#
Longest Palindromic Subsequence

8 Dec 2011

```
Given a string s, find the longest palindromic subsequence
```

A subsequence of string is the string with some characters removed. For example, aaa is a subsequence of bcabcabca.

First of all, let's try a brute-force solution.

A really really stupid brute-force solution is to generate all possible subsequences. There are 2^n-1 subsequences, btw.

Let's try some observation first. Consider

```
x 1 c x 1 x 1, where c is the center.
```

We have to match the first 1 with the second 1. It does not make sense to match with the third 1.

Another observation is:

```
x x 1 x x x x 1 x x x 1
```

In this case, it is not decisive. Any pair of 1s can be a part of the longest palindrome.

I'm pretty convinced that we have to fix the center. But how can we iterate all possible palindromes around a center?

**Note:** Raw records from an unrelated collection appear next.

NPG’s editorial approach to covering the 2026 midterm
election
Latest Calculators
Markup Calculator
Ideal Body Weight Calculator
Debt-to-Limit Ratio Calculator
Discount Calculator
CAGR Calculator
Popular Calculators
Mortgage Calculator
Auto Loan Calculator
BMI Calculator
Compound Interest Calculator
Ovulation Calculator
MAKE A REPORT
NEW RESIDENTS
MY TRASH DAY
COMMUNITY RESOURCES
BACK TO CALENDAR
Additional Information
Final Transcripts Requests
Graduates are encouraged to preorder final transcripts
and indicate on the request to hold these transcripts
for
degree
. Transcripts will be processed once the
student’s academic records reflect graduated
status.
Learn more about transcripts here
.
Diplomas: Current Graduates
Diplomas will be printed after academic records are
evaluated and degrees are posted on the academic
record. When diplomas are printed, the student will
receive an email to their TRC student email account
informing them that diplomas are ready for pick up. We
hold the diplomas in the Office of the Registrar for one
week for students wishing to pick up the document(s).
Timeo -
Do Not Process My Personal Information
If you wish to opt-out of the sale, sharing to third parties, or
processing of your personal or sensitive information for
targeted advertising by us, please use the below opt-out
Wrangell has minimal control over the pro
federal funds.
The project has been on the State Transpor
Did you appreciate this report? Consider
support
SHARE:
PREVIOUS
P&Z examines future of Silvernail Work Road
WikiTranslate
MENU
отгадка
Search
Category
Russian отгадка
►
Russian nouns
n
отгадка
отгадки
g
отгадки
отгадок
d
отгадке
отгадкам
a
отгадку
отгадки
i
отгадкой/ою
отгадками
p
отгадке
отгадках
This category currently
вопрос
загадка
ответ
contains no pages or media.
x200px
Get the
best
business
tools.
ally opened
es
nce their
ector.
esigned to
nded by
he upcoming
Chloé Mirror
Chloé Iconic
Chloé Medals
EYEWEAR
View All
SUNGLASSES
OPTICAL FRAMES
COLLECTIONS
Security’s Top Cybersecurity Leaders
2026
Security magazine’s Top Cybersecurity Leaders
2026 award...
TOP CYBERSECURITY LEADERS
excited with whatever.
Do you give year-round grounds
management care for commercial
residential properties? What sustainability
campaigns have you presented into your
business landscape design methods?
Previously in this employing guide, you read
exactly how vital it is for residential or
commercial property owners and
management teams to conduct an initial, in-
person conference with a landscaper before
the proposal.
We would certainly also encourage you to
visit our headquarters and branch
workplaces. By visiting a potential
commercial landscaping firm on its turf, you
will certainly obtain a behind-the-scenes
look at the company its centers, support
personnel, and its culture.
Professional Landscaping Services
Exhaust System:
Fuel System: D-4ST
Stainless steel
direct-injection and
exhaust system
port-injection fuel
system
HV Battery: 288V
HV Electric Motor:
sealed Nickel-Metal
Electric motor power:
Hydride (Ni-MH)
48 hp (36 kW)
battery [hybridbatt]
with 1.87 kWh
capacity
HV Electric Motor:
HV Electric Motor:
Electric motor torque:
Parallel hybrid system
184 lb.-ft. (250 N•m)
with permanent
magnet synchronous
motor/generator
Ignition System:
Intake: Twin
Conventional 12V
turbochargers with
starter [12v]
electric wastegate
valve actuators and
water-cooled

I cannot come up with a better brute-force solution. Let's just move on to a dynamic-programming approach

## Dynamic programming solution

I'm pretty damn sharp with the dynamic programming :P

The problem can be decomposed. Let's say between a[i] and a[j] the longest palindrome is of length k. If a[i-1] and a[j+1] are equal, then the longest palindrome between a[i-1] and a[j+1] is k+2.

That sounds reasonable. The complete solution is:

```
d[i,j] is the length of the longest palindrome between a[i] and a[j]
d[i,j] = d[i+1, j-1]+2 if a[i] == a[j], otherwise d[i+1,j-1]
d[i,i] = 1
d[i,i+1] = 2 if a[i] == a[i+1], otherwise 0
```

That is O(n^{2) in time and O(n}2) in space. Can we improve it?

After googling for a while, I don't think there is a better solution. However, as d[i,j] only requires d[i+1,j-1], we can improve to O(n) in space.